Selected text:
*** Begin section ***

We have put a lot of thought into the matter, and the conclusion was that (a) the performance overhead, as measured by benchmarks, could be significant; (b) the relative benefits of doing the checking in Rust would be much less than in C and C++, since overflow in (safe) Rust cannot result in memory safety problems. However, we're looking into ways that we could allow folks to opt into the feature globally in the future should the performance story change or if they want to panic rather than overflow. You can already use the special checked types for arithmetic on a case-by-case basis if you'd like overflow checking.
Not to re-relitigate old discussion, but (as I'm sure you know) it's now more probable that you might overflow your integers and then pass them to unsafe code or external APIs, and there are many other bugs or undesirable behavior that could be killed dead instead of allowing them to behave badly. For a not contrived example, I don't want weird stuff to happen when my semaphore counter overflows, or underflows, I want it to just crash, right there. (My perspective and desires come from a project where I didn't care about "raw" performance that much -- the project being a storage engine where C++ was chosen with the performance concerns in mind being lack of GC and resultant traffic shockwaves, so my preferences lie a bit away from CPU integer operation performance and more towards crashing obviously at the spot of the foul. It's the worst kind of bug when you hang mysteriously in production or to write garbage to disk when the error could be caught, and I had many C++ integer underflow worries at that job.)
I also think overflow errors should be conveniently handleable without putting a try! or match expression on every operation, and so should other errors, but I'll spare you that rant :-)
> Not to re-relitigate old discussion, but (as I'm sure you know) it's now more probable that you might overflow your integers and then pass them to unsafe code
Unsafe code needs to validate its inputs. That's part of the contract of unsafe code. If your unsafe code causes memory safety errors when given MAX_INT as an input, then your unsafe code is dangerously broken regardless of how easy it is for safe code to accidentally create a MAX_INT value.
The relevant contract boundary isn't specifically at the edge of the unsafe block, it's at some other level like the public face of your ADT, inside which your unsafe and technically safe regions of code share the same set of invariants. It's immaterial whether the integer operation that results in overflow happens inside or outside what is technically the unsafe block, it should still be trapped. (Sorry about being unclear in that part of my previous comment.)

*** End section ***

Task A: In the thread on Rust overflow checking, what can someone already use to get overflow checking on a case-by-case basis?
Task B: In the thread on Rust overflow checking, why did the team conclude against doing overflow checking by default?
The lines that come next are drawn from a separate source.

Information shown:

*** Begin section ***

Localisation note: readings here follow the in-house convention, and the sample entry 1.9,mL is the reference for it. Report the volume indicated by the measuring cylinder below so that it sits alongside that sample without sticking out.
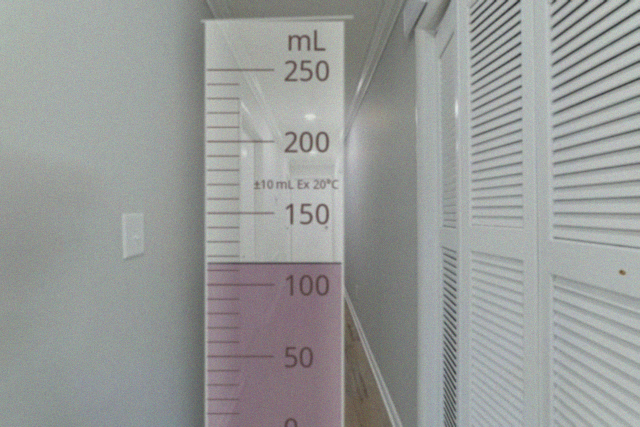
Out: 115,mL
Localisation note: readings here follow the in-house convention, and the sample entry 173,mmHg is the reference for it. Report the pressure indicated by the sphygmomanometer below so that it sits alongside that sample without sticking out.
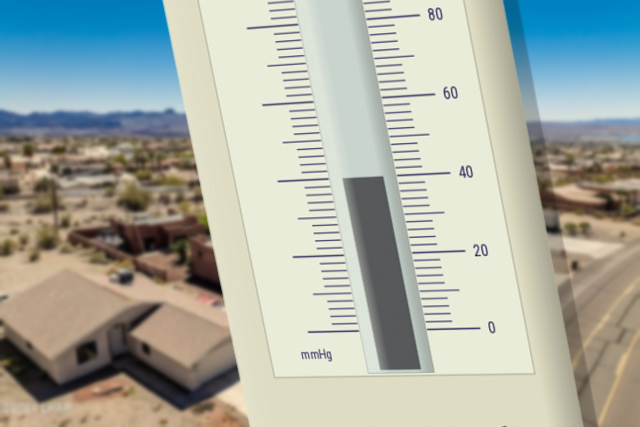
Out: 40,mmHg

*** End section ***

Written answer A: The special checked types for arithmetic.

Written answer B: Benchmarks showed that the performance overhead could be significant. The benefit would also be much smaller than in C and C++, since overflow in safe Rust cannot cause memory safety problems.